Controls vendors that subscribe to the notion of open systems are well aware of these sentiments. They are responding with strategies that address such concerns on several fronts. “Everybody wants an open system, but for any given plant, they want one vendor to supply it,” says Richard Huss, a sales vice president at the Indramat Div. of Mannesmann Rexroth in Hoffman Estates, Ill. The company recently developed an open-architecture concept called System2000. The idea is to mix and match control-system modules to meet specific needs. The first of these is for transfer and dial machines, stand-alone machine tools, and material-handling equipment. Other lines under development have applications in printing, packaging, converting, and automation.
The system employs such standard I/O communication buses as Interbus, Profibus, and DeviceNet, as well as a Sercos fiber-optic interface between control and digital drives. This and PC-based control modules let users chose standard hardware to accomplish specific tasks. Indramat sees this as a way to avoid the traps of proprietary controls.

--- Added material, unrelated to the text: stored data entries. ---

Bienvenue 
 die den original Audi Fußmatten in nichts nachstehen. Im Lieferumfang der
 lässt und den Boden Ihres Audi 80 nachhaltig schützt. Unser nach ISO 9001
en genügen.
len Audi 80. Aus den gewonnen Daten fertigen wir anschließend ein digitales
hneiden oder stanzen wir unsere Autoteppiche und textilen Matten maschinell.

“Major PLC vendors tend to have an attitude about open controls that might be summed up as, ‘We provide everything anyway, so open control doesn’t matter.’ But the response is that they don’t provide the best of everything all the time,” says Indramat’s Huss.
Renault has successfully taken the open approach in one of its stamping plants. According to Jean Francois Leblanc, head of the Anticipation and Automation Support Group of Renault France, the automaker has been using PC-based controls in a stamping plant there for two years. The PC approach replaced Siemens PLCs and employs both Sercos and Interbus networks for connections to stamping machines. The new controls provide scan times below 6 msec. There have been improvements in stamping machine performance as well, says Leblanc. The up-and-down stamping motion is about 20% faster compared to that available with the older controls. The end-of-motion portion of the cycle is cleaner as well.
The goal at Renault is to do away with control cabinets and minimize electrical wiring. The automaker also wants to minimize its wiring time and cut machine setup time to a few weeks or days. PC-based systems are viewed as a means of reaching these ideals. Renault also thinks that open control systems installed today will be able to work with controls of the year 2008, important because stamping machines have a useful life exceeding 10 years.